Invariance is Key to Generalization: Examining the Role of Representation in Sim-to-Real Transfer for Visual Navigation
This addresses the problem of sim-to-real transfer for visual navigation in robotics, offering a scalable approach that improves with more pre-training data, though it is incremental in building on existing representation ideas.
The paper tackles the challenge of generalization in robot control by proposing that rich and invariant representations are key, and demonstrates that using depth and semantic information enables a policy trained in simulated indoor scenes to generalize to diverse real-world environments, both indoors and outdoors.

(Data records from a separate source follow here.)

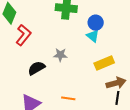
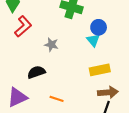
gray star: (60, 55) -> (51, 45), moved
black semicircle: (36, 68) -> (36, 72), moved

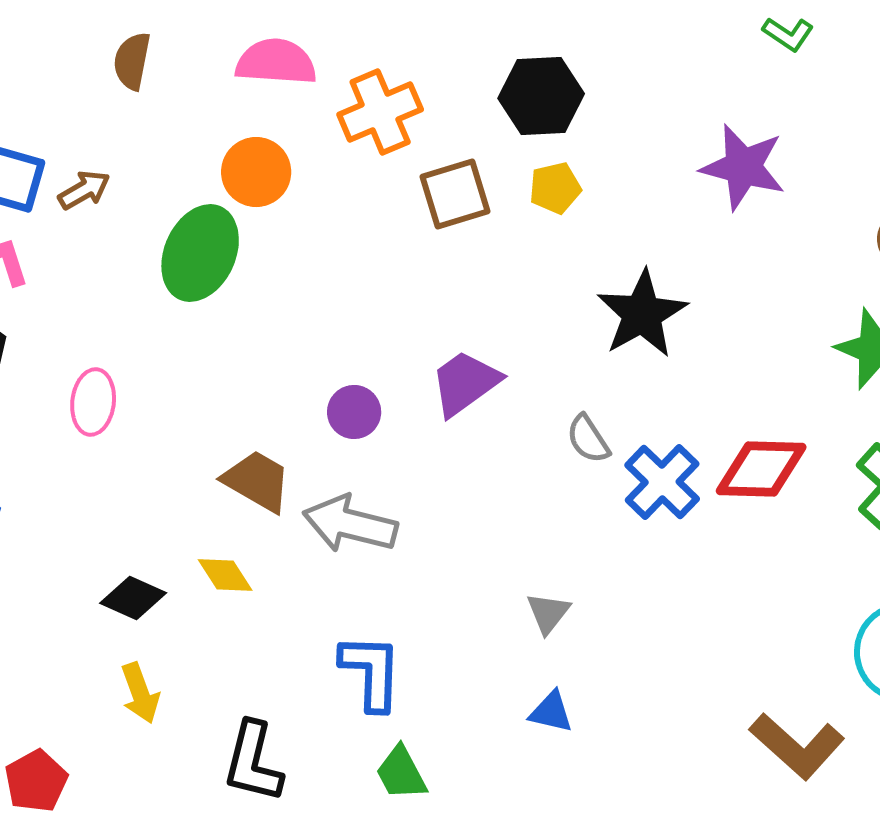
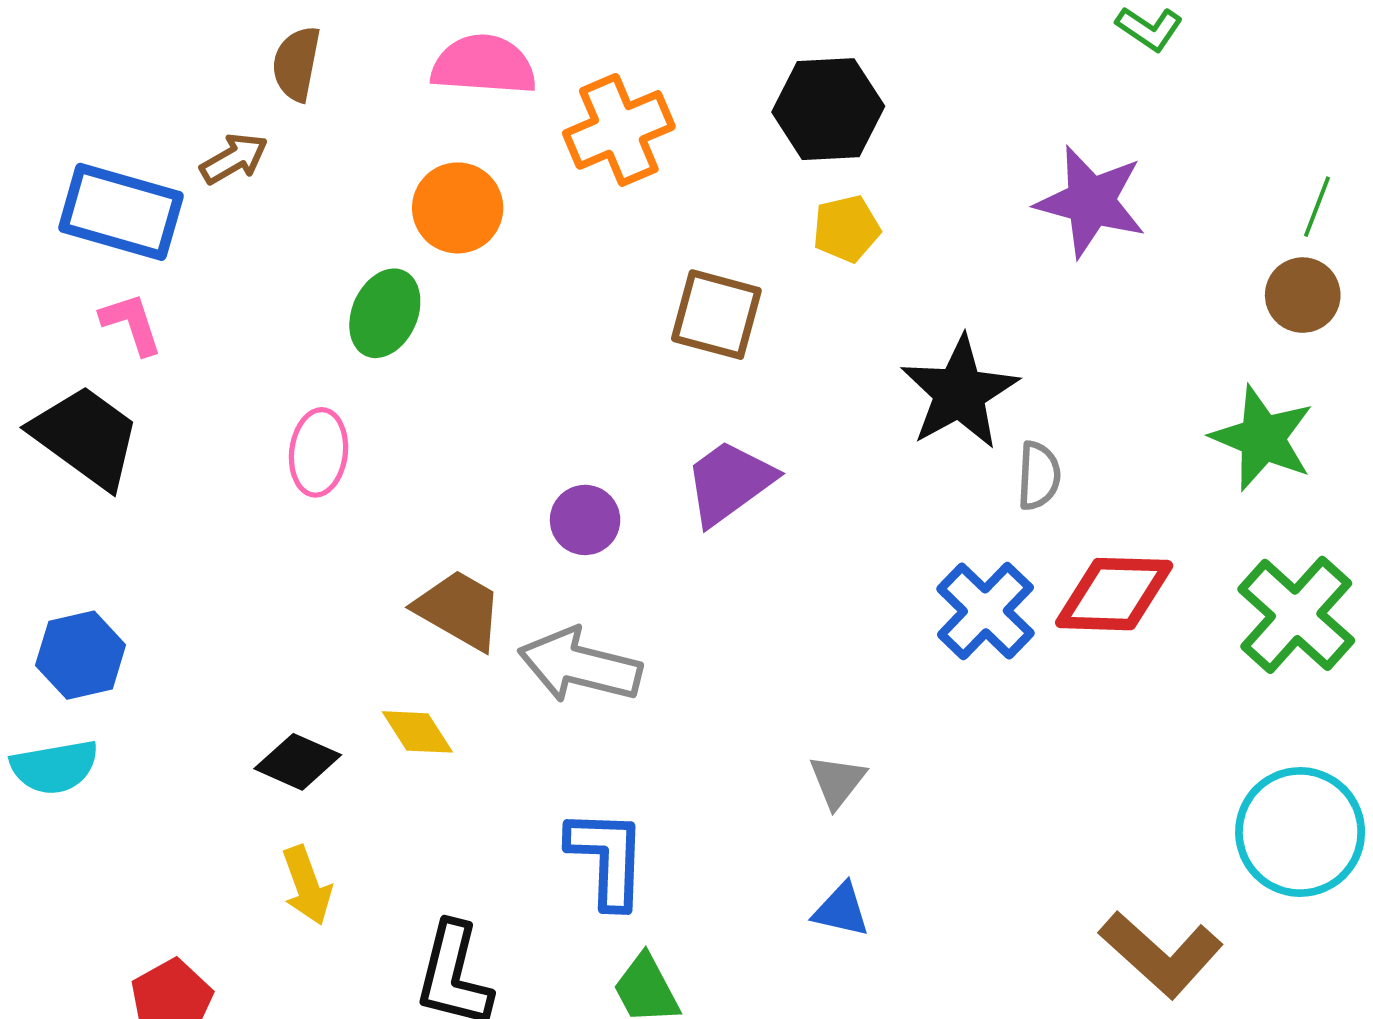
brown arrow: (84, 190) -> (234, 159), moved
brown square: (455, 194) -> (716, 315), moved, turned 32
green ellipse: (200, 253) -> (385, 313), size x0.7
pink ellipse: (93, 402) -> (319, 452), moved
gray semicircle: (588, 439) -> (1039, 476), moved, turned -144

The data-driven approach to robot control has been gathering pace rapidly, yet generalization to unseen task domains remains a critical challenge. We argue that the key to generalization is representations that are (i) rich enough to capture all task-relevant information and (ii) invariant to superfluous variability between the training and the test domains. We experimentally study such a representation -- containing both depth and semantic information -- for visual navigation and show that it enables a control policy trained entirely in simulated indoor scenes to generalize to diverse real-world environments, both indoors and outdoors. Further, we show that our representation reduces the A-distance between the training and test domains, improving the generalization error bound as a result. Our proposed approach is scalable: the learned policy improves continuously, as the foundation models that it exploits absorb more diverse data during pre-training.